BODY WEIGHT AND WEIGHT GAIN: statistically significant increase in body weigh gains observed during week four of toxicity group females. No other significant finding.


FOOD CONSUMPTION: No significant findings.


HAEMATOLOGY: In males, slight but statistically significant decreases in percent monocytes were noted in 1000 and 5000 ppm groups. However, the decrease was not considered to be of toxicological significance because the values were within the laboratory historical controls.


CLINICAL CHEMISTRY: In females there were statistically significant decreases in chloride levels in the 1000 and 5000 ppm exposure groups. The slight decreases were not considered treatment-related because they were within the range typical of this strain and age.


NEUROBEHAVIOUR: No adverse effects in males. A slight but statistically significant (p<0.02), decrease was noted in the female 200 and 1000 ppm exposure groups compared to the control group, in which a slight increase was noted. There were no other findings.

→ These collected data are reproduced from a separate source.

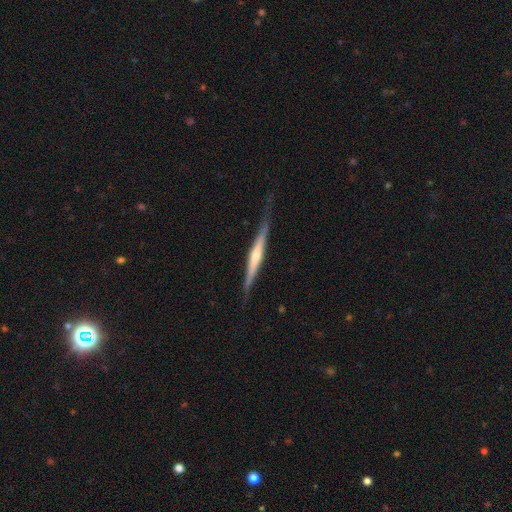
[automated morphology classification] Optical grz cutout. It shows a featured or disk galaxy (74%) viewed edge-on (97%) with a rounded central bulge (67%). Merging: none (75%).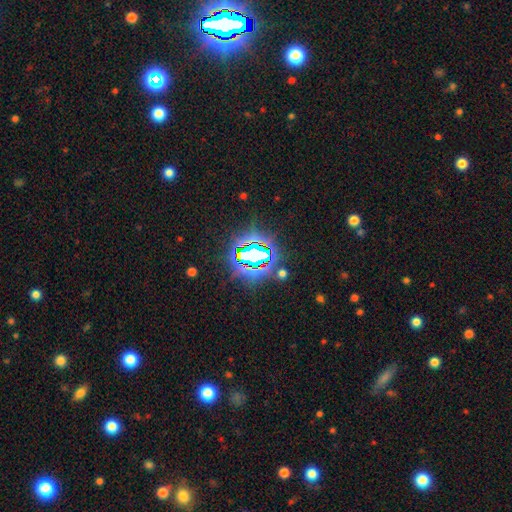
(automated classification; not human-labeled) Smooth or featured? Predicted: star or artifact (p=0.76).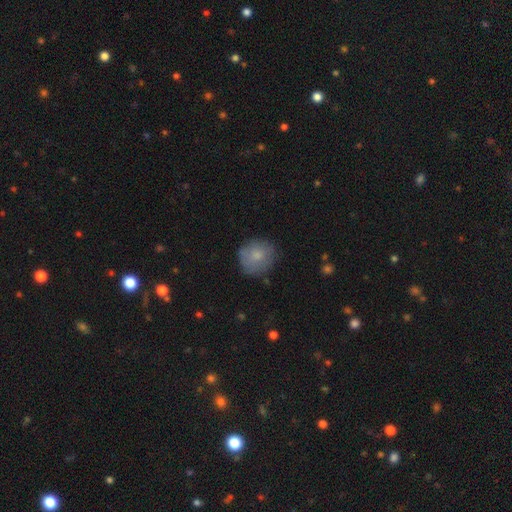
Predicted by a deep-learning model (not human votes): Smooth or featured: smooth — 77% (featured or disk — 16%)
How rounded: round — 86% (in between — 13%)
Merging: none — 73% (minor disturbance — 19%)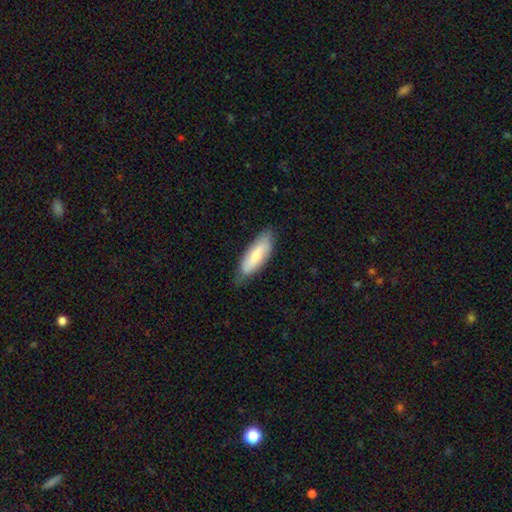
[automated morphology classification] Overall: smooth (68%). How rounded: in between (65%; cigar-shaped 33%). Merging: none (74%).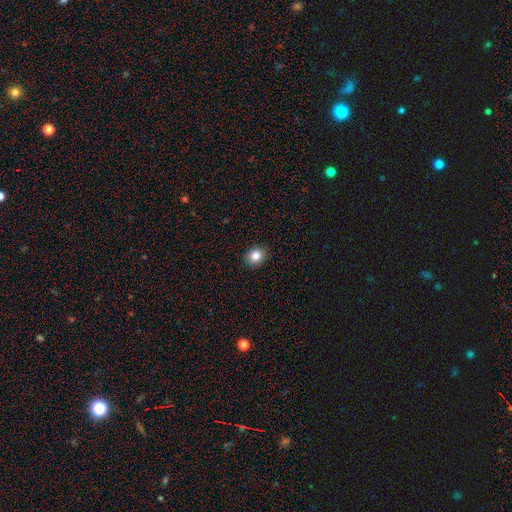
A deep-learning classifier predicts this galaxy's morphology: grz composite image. It shows a smooth galaxy with no disk features (85%) that is round (65%). Merging: none (89%).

ORGAN WEIGHTS: Slight but statistically significant increase in mean spleen weights was observed in the 5000 ppm group females. There was no correlation with histopathological changes.


GROSS PATHOLOGY: No adverse findings.


HISTOPATHOLOGY: The were no findings clearly attributable to treatment. There were some minor, adaptive changes in the liver.

Effect levels

Dose descriptor:
NOAEL
Effect level:
>= 5 000 ppm
Based on:
test mat.
Sex:
male/female

Target system / organ toxicity

Critical effects observed:
not specified

Applicant's summary and conclusion

Conclusions:
In an inhalation OECD 422 study conducted to GLP (reliability score 1) the NOAEL for systemic toxicity of the adult rats was at least 5000 ppm (the highest concentration tested).
Executive summary:

In an inhalation OECD 422 study conducted to GLP (reliability score 1) the NOAEL for systemic toxicity of the adult rats was at least 5000 ppm (the highest concentration tested).